- Problem details
Whenever a line of the listing contains the string "down", return that line.

- Data
──────────────────────────────

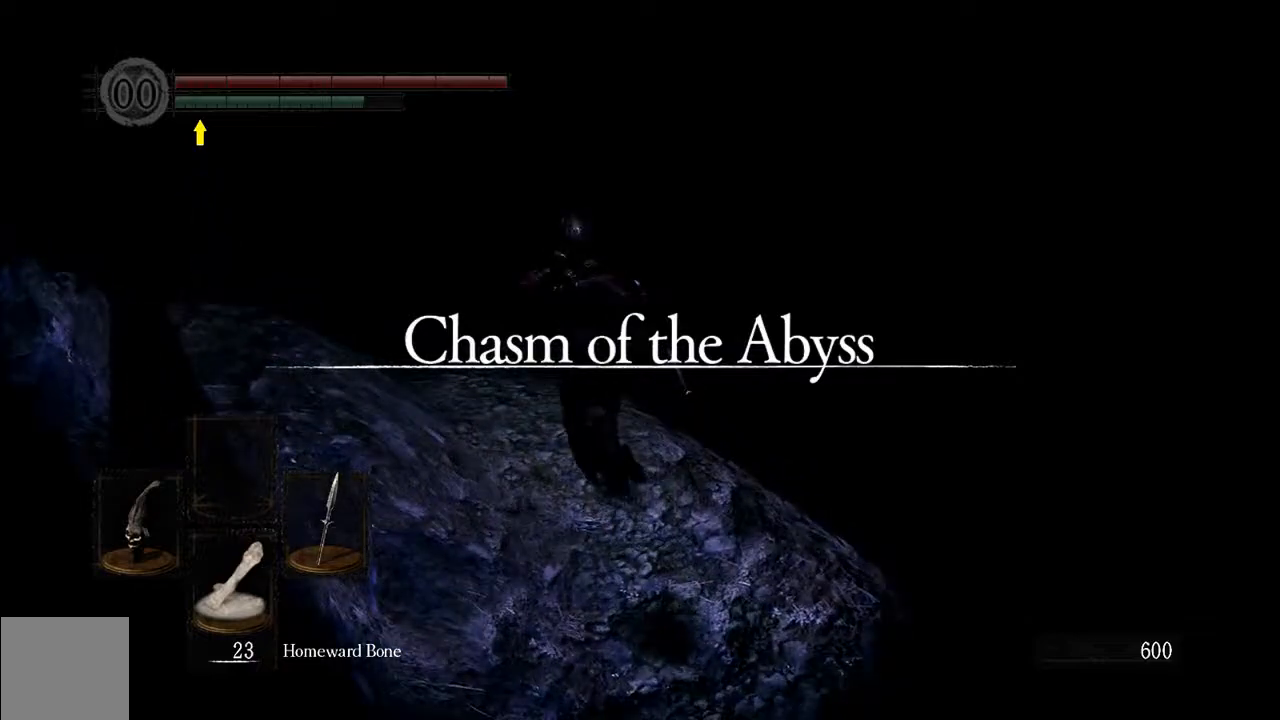
{"buttons": ["B", "L1"], "left_stick": "up-left", "right_stick": "center", "events": []}
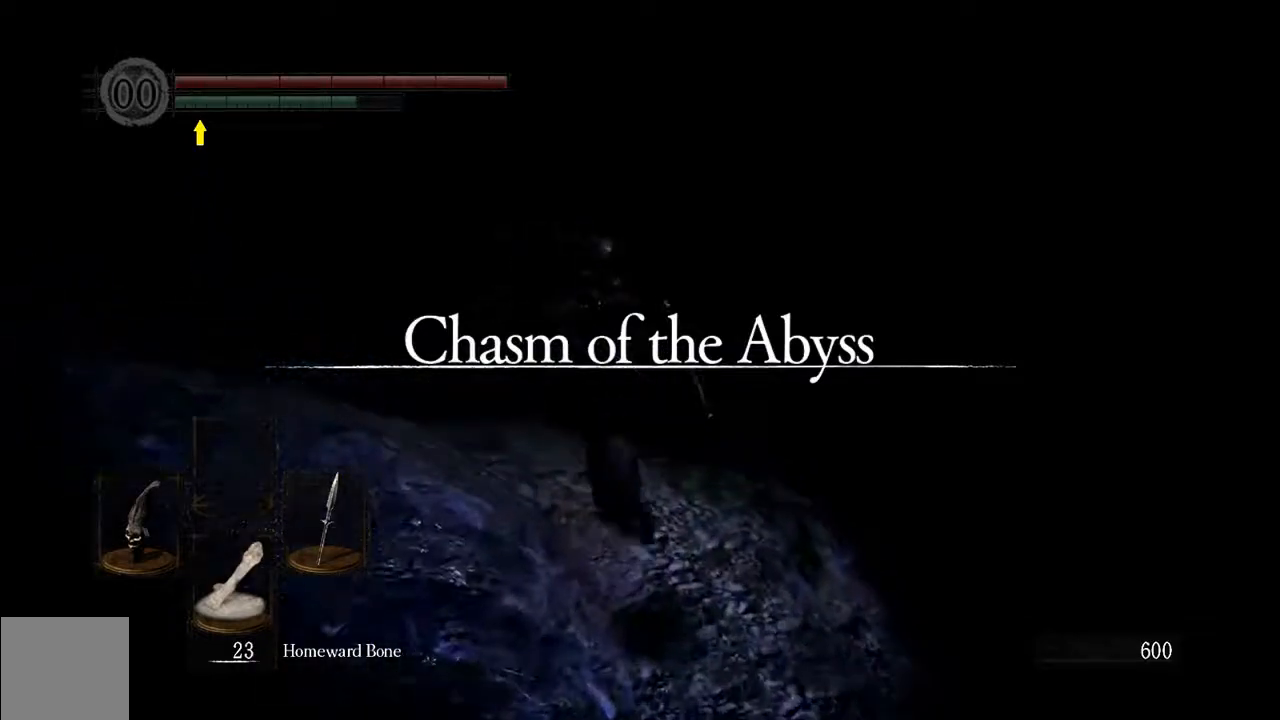
{"buttons": ["B", "L1"], "left_stick": "up", "right_stick": "center", "events": [[33, "left_stick", "up"]]}
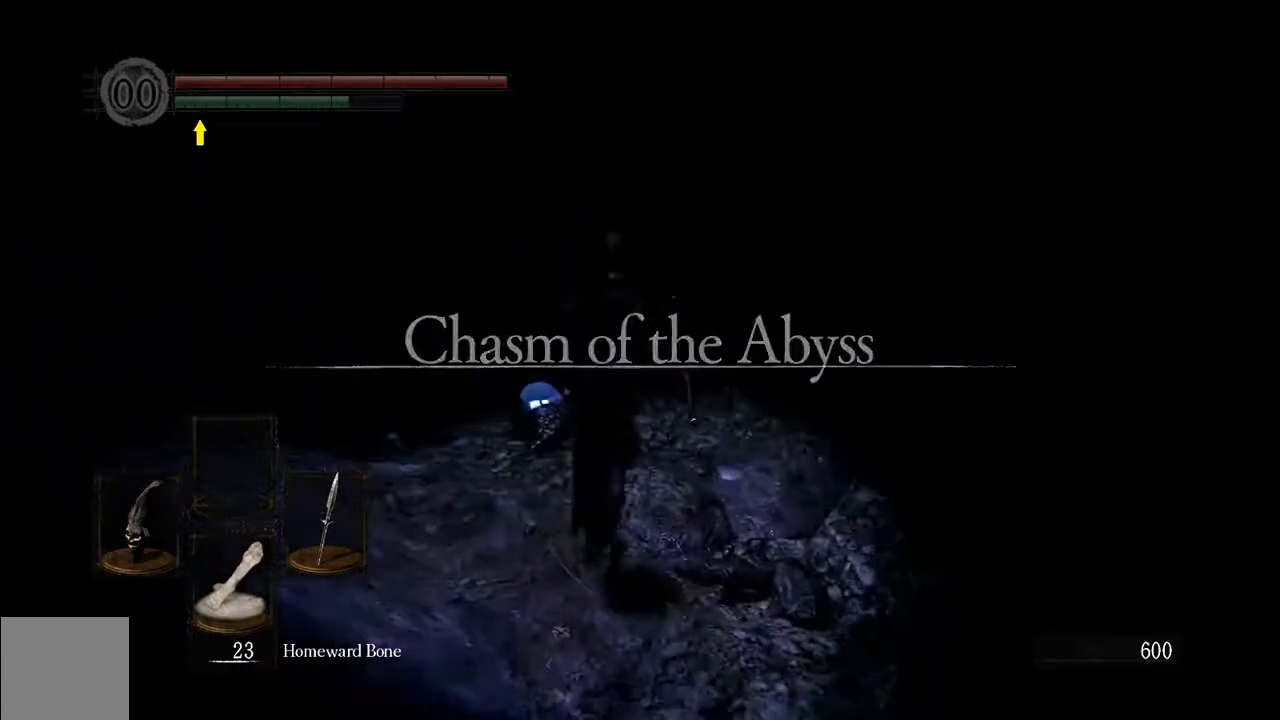
{"buttons": ["B", "L1"], "left_stick": "up", "right_stick": "center", "events": []}
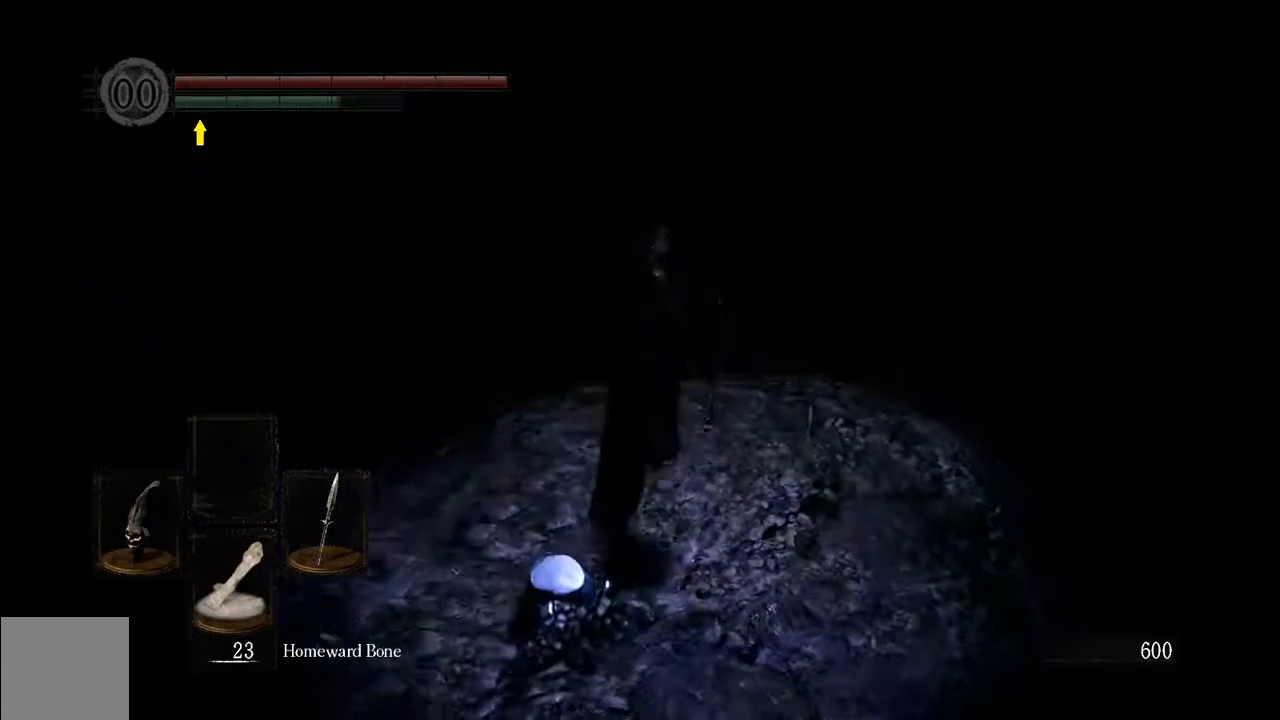
{"buttons": ["R3"], "left_stick": "down", "right_stick": "center"}
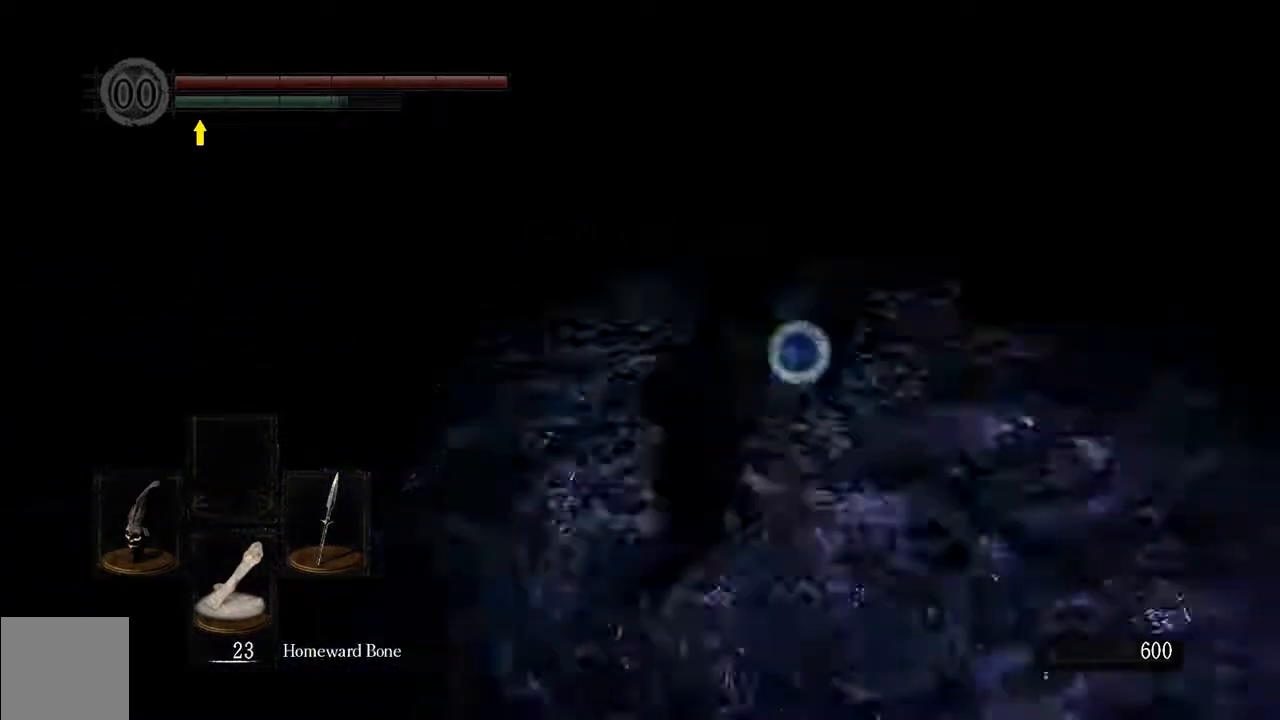
{"buttons": [], "left_stick": "up", "right_stick": "center", "events": [[17, "R3", "up"], [150, "R1", "down"], [150, "left_stick", "center"], [317, "R1", "up"], [417, "left_stick", "up"]]}
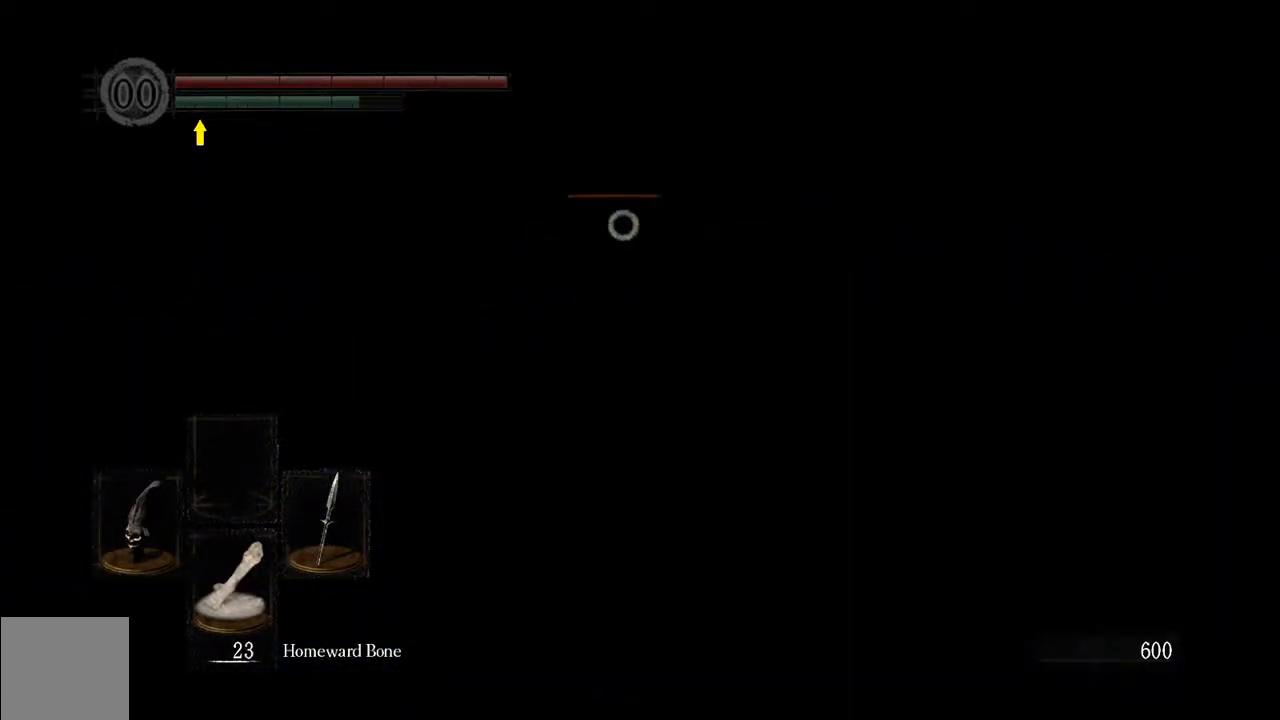
{"buttons": ["R1"], "left_stick": "up", "right_stick": "center", "events": [[450, "R1", "down"]]}
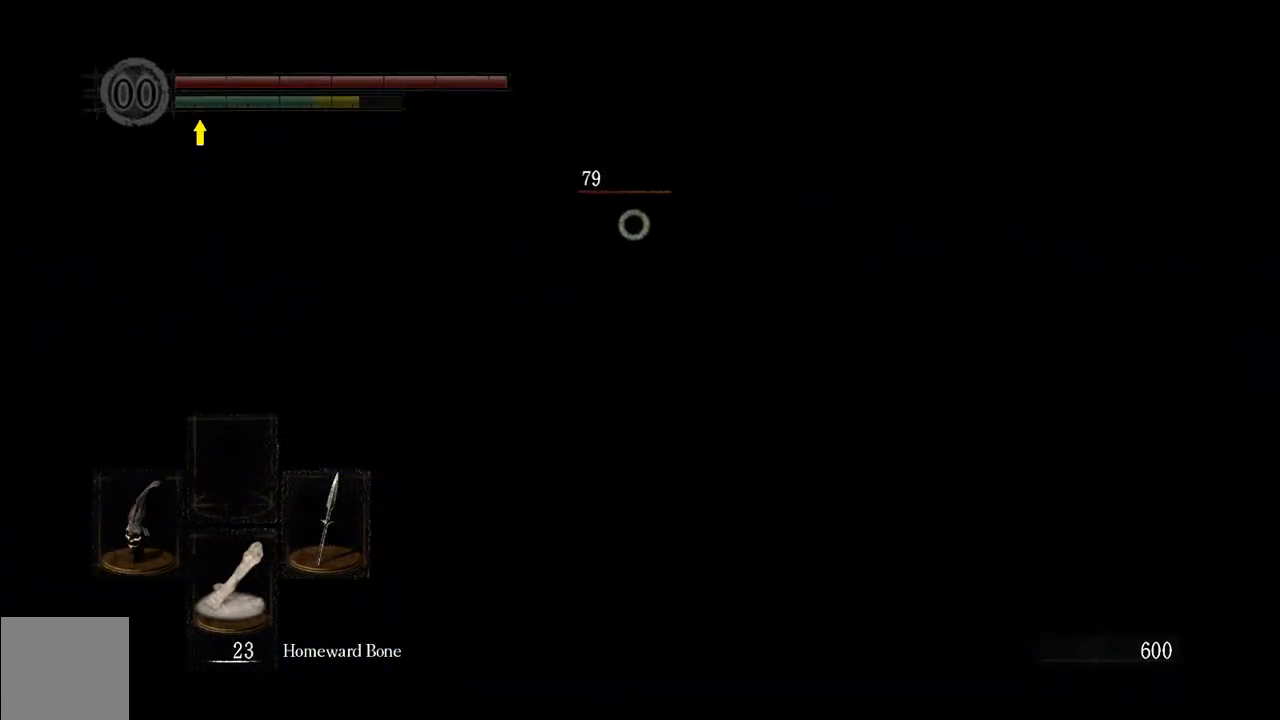
{"buttons": [], "left_stick": "up", "right_stick": "center", "events": [[83, "R1", "up"]]}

──────────────────────────────

- Answer section
{"buttons": ["R3"], "left_stick": "down", "right_stick": "center"}
{"buttons": [], "left_stick": "up", "right_stick": "center", "events": [[17, "R3", "up"], [150, "R1", "down"], [150, "left_stick", "center"], [317, "R1", "up"], [417, "left_stick", "up"]]}
{"buttons": ["R1"], "left_stick": "up", "right_stick": "center", "events": [[450, "R1", "down"]]}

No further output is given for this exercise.